TASK DETAILS :: Your answer should be one number: the count of lines below that contain "Centrem".

Saved data entries:
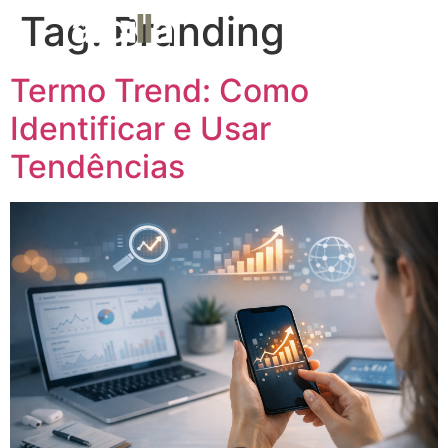
Tag:
Branding
MENU
Termo Trend: Como
Identificar e Usar
Tendências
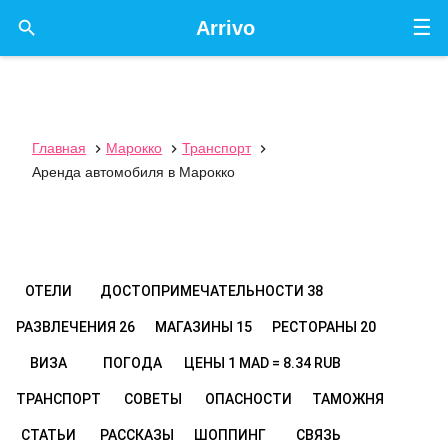
☰

Arrivo
Главная
Марокко
Транспорт



Аренда автомобиля в Марокко
ОТЕЛИ
ДОСТОПРИМЕЧАТЕЛЬНОСТИ
38
РАЗВЛЕЧЕНИЯ
26
МАГАЗИНЫ
15
РЕСТОРАНЫ
20
ВИЗА
ПОГОДА
ЦЕНЫ
1 MAD = 8.34 RUB
ТРАНСПОРТ
СОВЕТЫ
ОПАСНОСТИ
ТАМОЖНЯ
СТАТЬИ
РАССКАЗЫ
ШОППИНГ
СВЯЗЬ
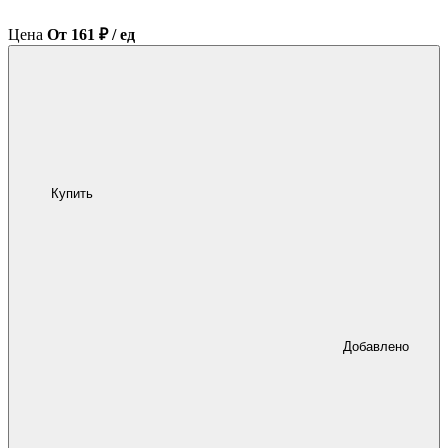
Цена
От 161 ₽ / ед
Купить
Добавлено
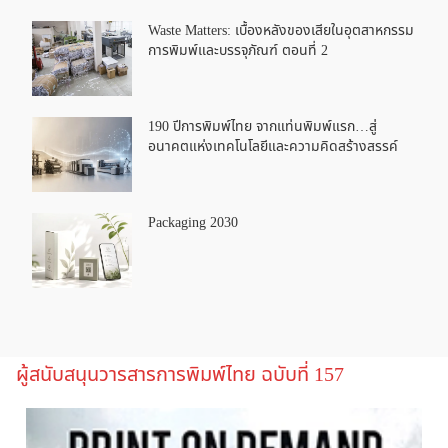
Waste Matters: เบื้องหลังของเสียในอุตสาหกรรม
การพิมพ์และบรรจุภัณฑ์ ตอนที่ 2
190 ปีการพิมพ์ไทย จากแท่นพิมพ์แรก…สู่
อนาคตแห่งเทคโนโลยีและความคิดสร้างสรรค์
Packaging 2030
ผู้สนับสนุนวารสารการพิมพ์ไทย ฉบับที่ 157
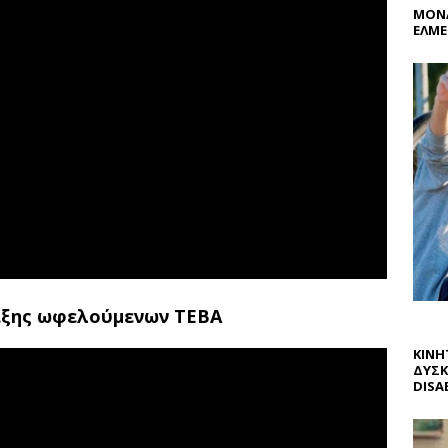
ΜΟΝΑ
ΕΛΜΕ
ιξης ωφελούμενων ΤΕΒΑ
ΚΙΝΗ
ΔΥΣΚ
DISAB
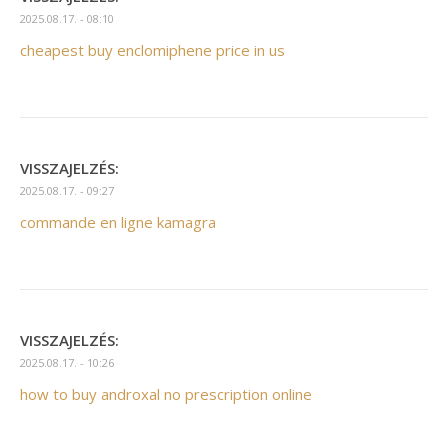
2025.08.17. - 08:10
cheapest buy enclomiphene price in us
VISSZAJELZÉS:
2025.08.17. - 09:27
commande en ligne kamagra
VISSZAJELZÉS:
2025.08.17. - 10:26
how to buy androxal no prescription online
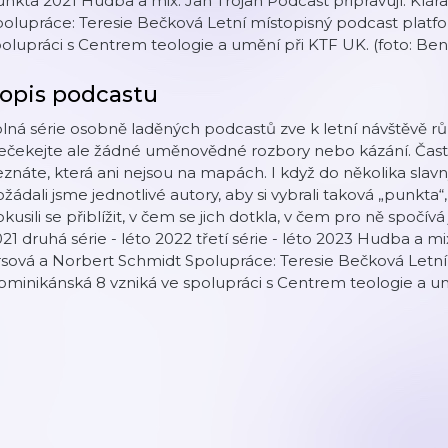
nkta 2021 Hudba a mix: Jan Trojan Podcast připravují: Klár
olupráce: Teresie Bečková Letní místopisný podcast platf
olupráci s Centrem teologie a umění při KTF UK. (foto: Be
opis podcastu
lná série osobně laděných podcastů zve k letní návštěvě rů
ečekejte ale žádné uměnovědné rozbory nebo kázání. Často
znáte, která ani nejsou na mapách. I když do několika sla
žádali jsme jednotlivé autory, aby si vybrali taková „punkta“,
kusili se přiblížit, v čem se jich dotkla, v čem pro ně spočívá je
21 druhá série - léto 2022 třetí série - léto 2023 Hudba a mi
rsová a Norbert Schmidt Spolupráce: Teresie Bečková Letn
minikánská 8 vzniká ve spolupráci s Centrem teologie a u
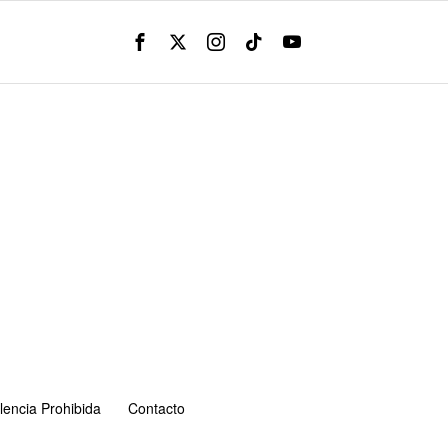
lencia Prohibida
Contacto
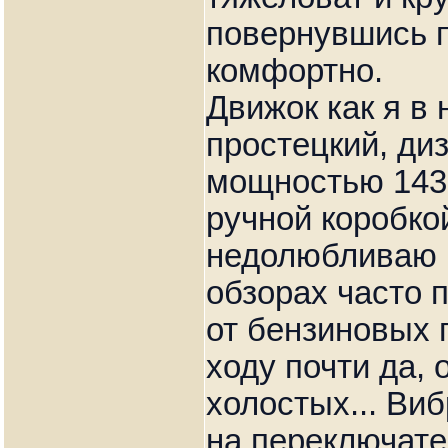
повернувшись п
комфортно.
Движок как я в
простецкий, ди
мощностью 143 
ручной коробко
недолюбливаю и
обзорах часто 
от бензиновых 
ходу почти да,
холостых... Ви
на переключате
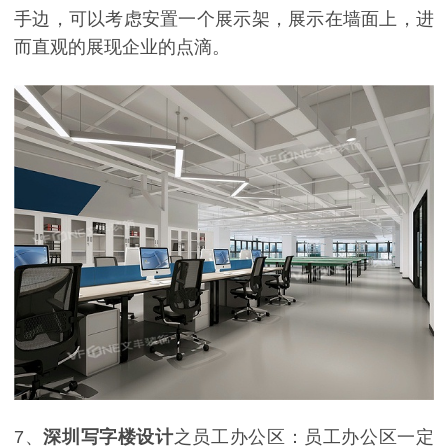
手边，可以考虑安置一个展示架，展示在墙面上，进
而直观的展现企业的点滴。
7
、
深圳写字楼设计
之员工办公区：员工办公区一定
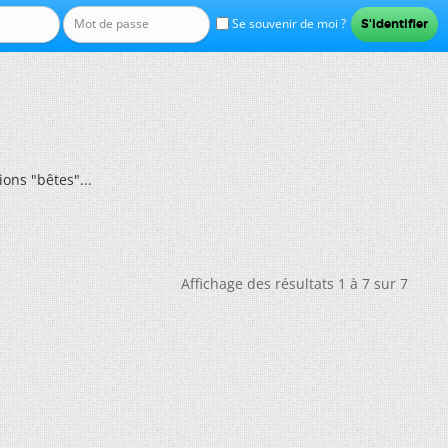
Se souvenir de moi ?
ons "bêtes"...
Affichage des résultats 1 à 7 sur 7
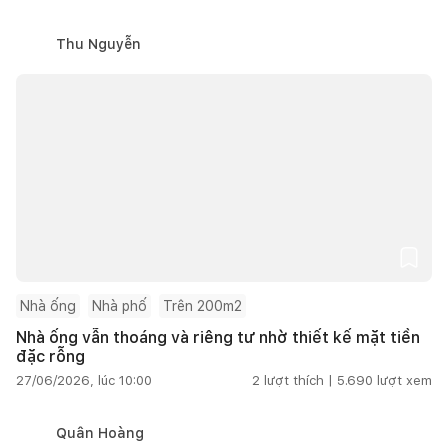
Thu Nguyễn
Nhà ống
Nhà phố
Trên 200m2
Nhà ống vẫn thoáng và riêng tư nhờ thiết kế mặt tiền
đặc rỗng
27/06/2026, lúc 10:00
2
lượt thích |
5.690
lượt xem
Quân Hoàng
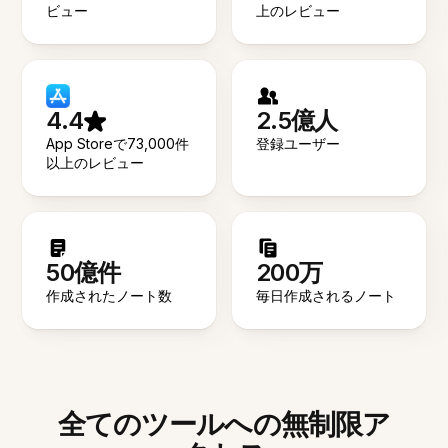
ビュー
上のレビュー
4.4
2.5億人
App Storeで73,000件
登録ユーザー
以上のレビュー
50億件
200万
作成されたノート数
毎日作成されるノート
全てのツールへの無制限ア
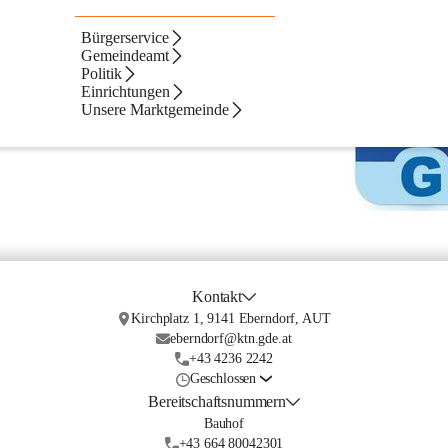
Bürgerservice
Gemeindeamt
esstechnik GmbH) ste vedno dobro obveščeni. 
Politik
funkcijah v zvezi s centrom za zbiranje odpadkov v 
Einrichtungen
Unsere Marktgemeinde
Kontakt
Kirchplatz 1, 9141 Eberndorf, AUT
eberndorf@ktn.gde.at
+43 4236 2242
Geschlossen
Bereitschaftsnummern
Bauhof
+43 664 80042301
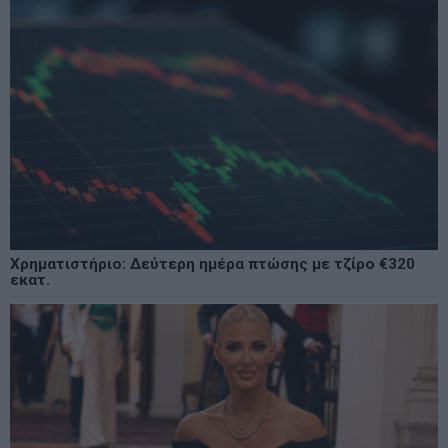
Χρηματιστήριο: Δεύτερη ημέρα πτώσης με τζίρο €320
εκατ.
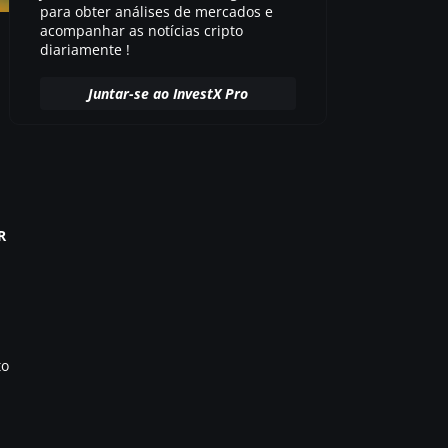
para obter análises de mercados e
acompanhar as notícias cripto
diariamente !
Juntar-se ao InvestX Pro
R
to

TASK RESULT :: 2